__Task brief__
Return each entry below word for word, leaving out any image.

Front-end code change data

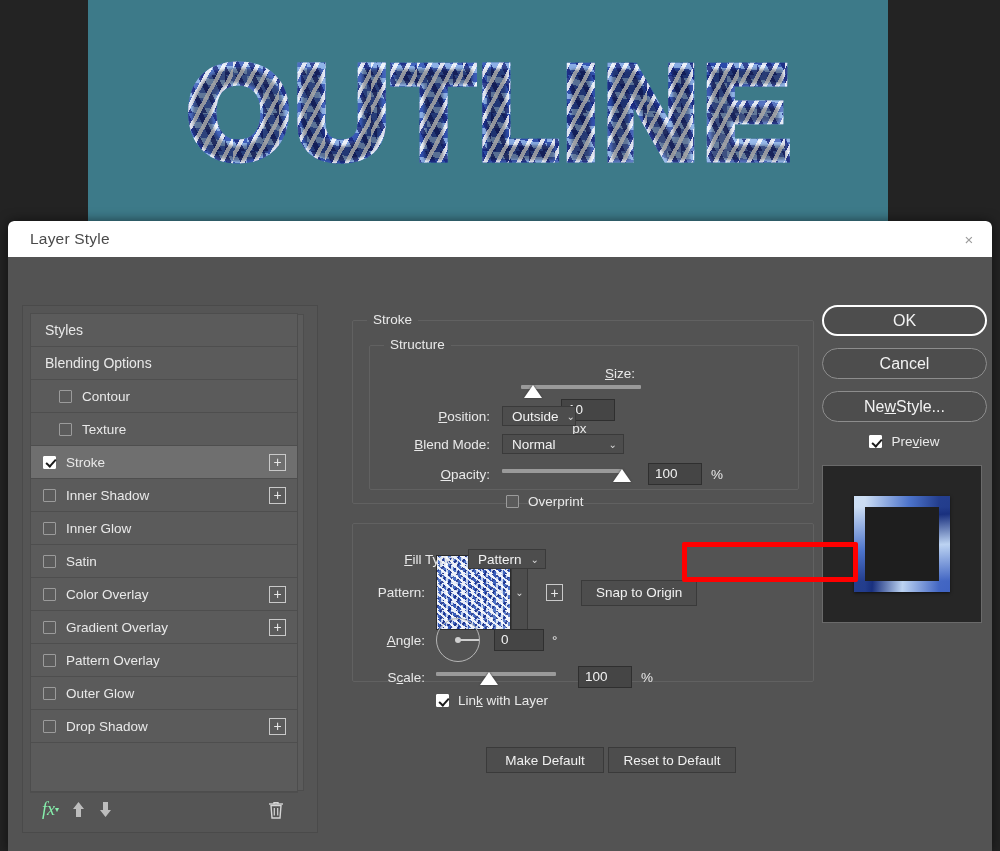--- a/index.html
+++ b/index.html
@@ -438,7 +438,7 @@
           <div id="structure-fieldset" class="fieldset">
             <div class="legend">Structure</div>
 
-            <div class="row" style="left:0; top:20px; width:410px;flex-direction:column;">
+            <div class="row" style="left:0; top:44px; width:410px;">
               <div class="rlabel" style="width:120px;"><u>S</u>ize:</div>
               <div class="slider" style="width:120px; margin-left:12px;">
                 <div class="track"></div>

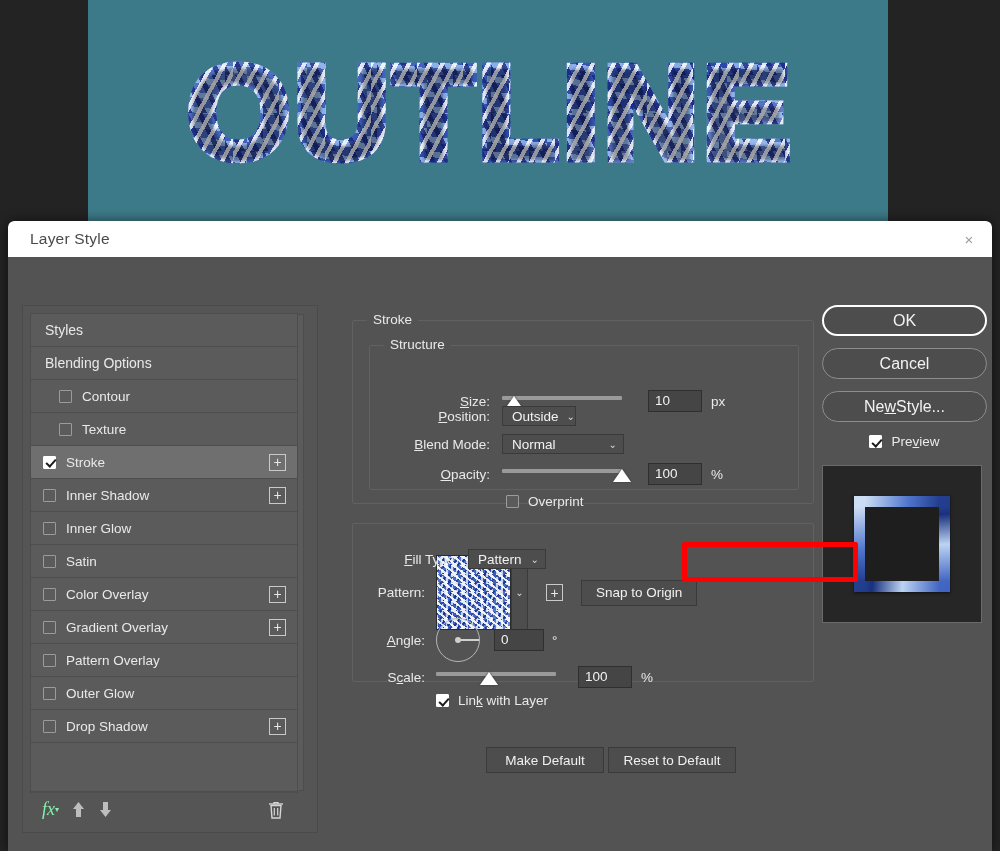--- a/index.html
+++ b/index.html
@@ -444,7 +444,7 @@
                 <div class="track"></div>
                 <div class="knob" style="left:3px;"></div>
               </div>
-              <div class="numfield" style="width:54px; margin-left:26px;">10</div>
+              <div class="numfield" style="width:54px; margin-left:16px;">10</div>
               <div class="unit">px</div>
             </div>
 

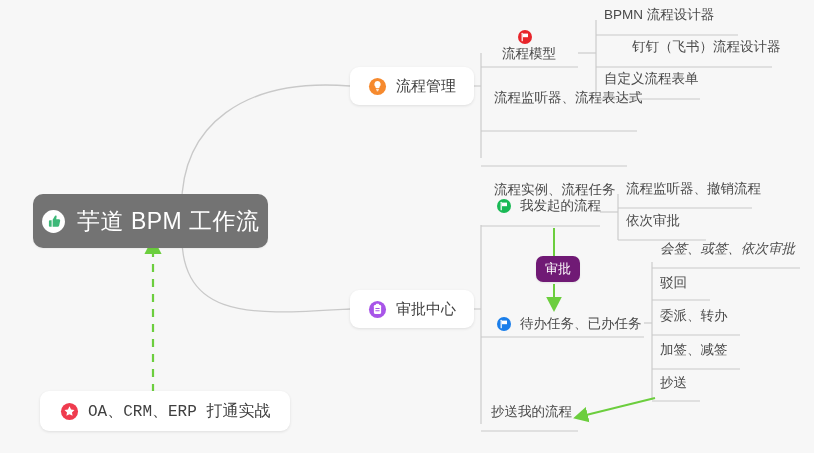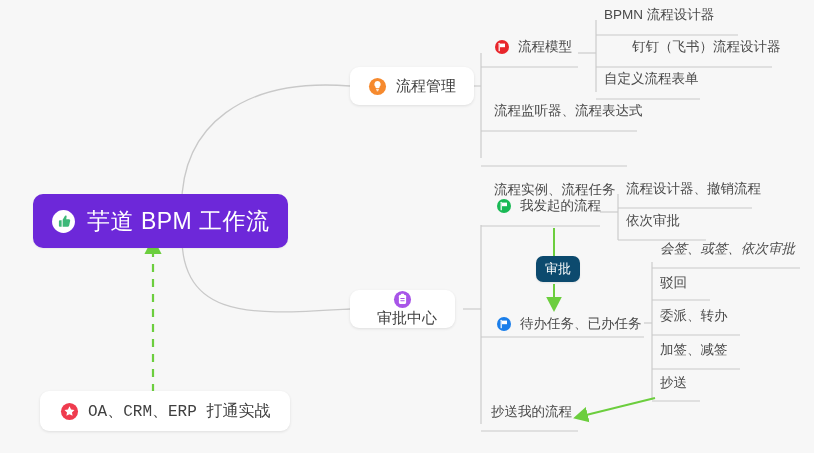--- a/index.html
+++ b/index.html
@@ -182,7 +182,7 @@
     <span class="card-label">流程管理</span>
   </div>
 
-  <div class="node line-node" style="left:490px; top:39px;">
+  <div class="node line-node" style="left:490px; top:29px;flex-direction:column;">
     <span class="icon">
       <svg width="16" height="16" viewBox="0 0 16 16">
         <circle cx="8" cy="8" r="7" fill="#e8252b"></circle>

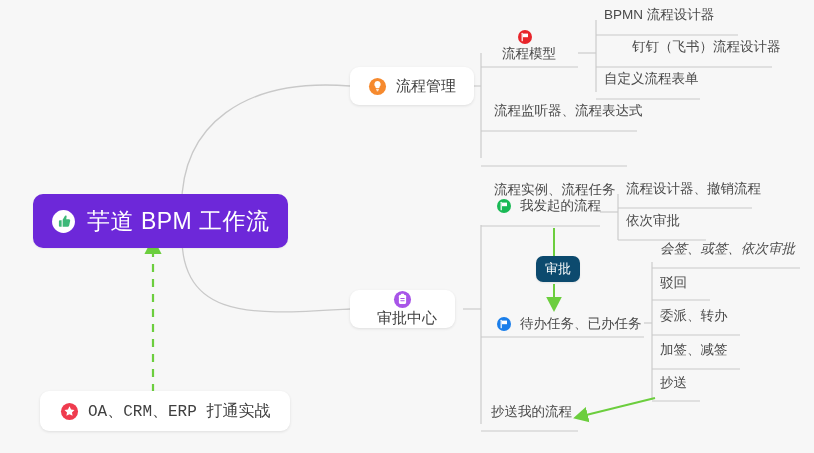--- a/index.html
+++ b/index.html
@@ -203,7 +203,7 @@
     <span class="ln-label">自定义流程表单</span>
   </div>
 
-  <div class="node line-node no-icon" style="left:490px; top:103px;">
+  <div class="node line-node no-icon" style="left:490px; top:90px;">
     <span class="ln-label">流程监听器、流程表达式</span>
   </div>
   <div class="node line-node no-icon" style="left:490px; top:138px;margin-top:44px;">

__Solution to this exercise__
--- a/index.html
+++ b/index.html
@@ -438,7 +438,7 @@
           <div id="structure-fieldset" class="fieldset">
             <div class="legend">Structure</div>
 
-            <div class="row" style="left:0; top:20px; width:410px;flex-direction:column;">
+            <div class="row" style="left:0; top:44px; width:410px;">
               <div class="rlabel" style="width:120px;"><u>S</u>ize:</div>
               <div class="slider" style="width:120px; margin-left:12px;">
                 <div class="track"></div>

--- a/index.html
+++ b/index.html
@@ -444,7 +444,7 @@
                 <div class="track"></div>
                 <div class="knob" style="left:3px;"></div>
               </div>
-              <div class="numfield" style="width:54px; margin-left:26px;">10</div>
+              <div class="numfield" style="width:54px; margin-left:16px;">10</div>
               <div class="unit">px</div>
             </div>
 

--- a/index.html
+++ b/index.html
@@ -182,7 +182,7 @@
     <span class="card-label">流程管理</span>
   </div>
 
-  <div class="node line-node" style="left:490px; top:39px;">
+  <div class="node line-node" style="left:490px; top:29px;flex-direction:column;">
     <span class="icon">
       <svg width="16" height="16" viewBox="0 0 16 16">
         <circle cx="8" cy="8" r="7" fill="#e8252b"></circle>

--- a/index.html
+++ b/index.html
@@ -203,7 +203,7 @@
     <span class="ln-label">自定义流程表单</span>
   </div>
 
-  <div class="node line-node no-icon" style="left:490px; top:103px;">
+  <div class="node line-node no-icon" style="left:490px; top:90px;">
     <span class="ln-label">流程监听器、流程表达式</span>
   </div>
   <div class="node line-node no-icon" style="left:490px; top:138px;margin-top:44px;">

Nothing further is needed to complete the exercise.